Songkran Celebration


Day of the Dead, Mexico

Día de los Muertos, or the Day of the Dead to us English-speaking plebs, is celebrated annually in Mexico on the first two days of November. Ingrained in Mesoamerican culture, the day celebrates both life and death and enables the living to commemorate and remember their deceased loved ones. During the celebrations, vibrantly coloured alters are constructed and then adorned with offerings in the form of sweets, toys, clothes and candles designed to tempt the deceased to return to the world of the living to hear their family’s prayers.
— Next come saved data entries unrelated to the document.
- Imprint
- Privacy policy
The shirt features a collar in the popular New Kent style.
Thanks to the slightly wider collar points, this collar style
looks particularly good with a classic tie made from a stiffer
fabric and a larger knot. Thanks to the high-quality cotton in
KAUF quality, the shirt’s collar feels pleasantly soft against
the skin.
The Mexican marigolds (cempasúchiles) that typically bloom just before the Day of the Dead are believed to guide the loved ones soul back to the world of the living, and thus unsurprisingly play a vital role in this tradition. Further offerings occur in the form of the famous sugar skulls, which often bear the name of the deceased across the head in icing.  Finally, many also celebrate by holding graveside vigils, by indulging in the orange-flavoured sweet bread pan de muerto, by displaying clothed, decorated, and colourful skeleton figurines (calacas), and by participating in the Catrina Parade in Mexico City, complete with Catrins or Catrinas costume and face paint.

Día de los Muertos - Day of the Dead


La Tomatina, Spain

The expression paint the town red has likely never been used more literally than when referring to the La Tomatina festival, held annually on the last Wednesday in August in the town of Bunol, near Valencia, Spain. Touted as the ‘world’s biggest food fight,’ the event draws eager culinary soldiers, armed with over one hundred metric tons of over-ripe tomatoes ready to be launched into the street, from every corner of the globe. The festival honours the town’s patron saints, Luis Bertran and the Mare de Deu dels Desemparats, and although theories on its origins range from stories of a cheeky food fight among friends to rumours of discontented townspeople attacking city councilmen, one thing is certain: the outcome was so fun that the tradition has continued. Due to popularity in recent years, the festival is now strictly ticketed, so those wishing to take part and put their tomato-grenade skills to the test should get in early. Our advice: pack your Scrubba wash bag to help you clean up afterwards!

La Tomatina


From solar New Year celebrated with slippery water pistol action to raucous food fighting in streets made slick with tomato guts, these celebrations all seem to encapsulate the human spirit through shared values of community, with a common focus on colour, vibrancy, and fun. Join the celebration next time you travel or simply take a little time out to research the culture and community behind your chosen destination to see how the timeless traditions manifest themselves there. You’re bound to learn something wild that will resonate forever!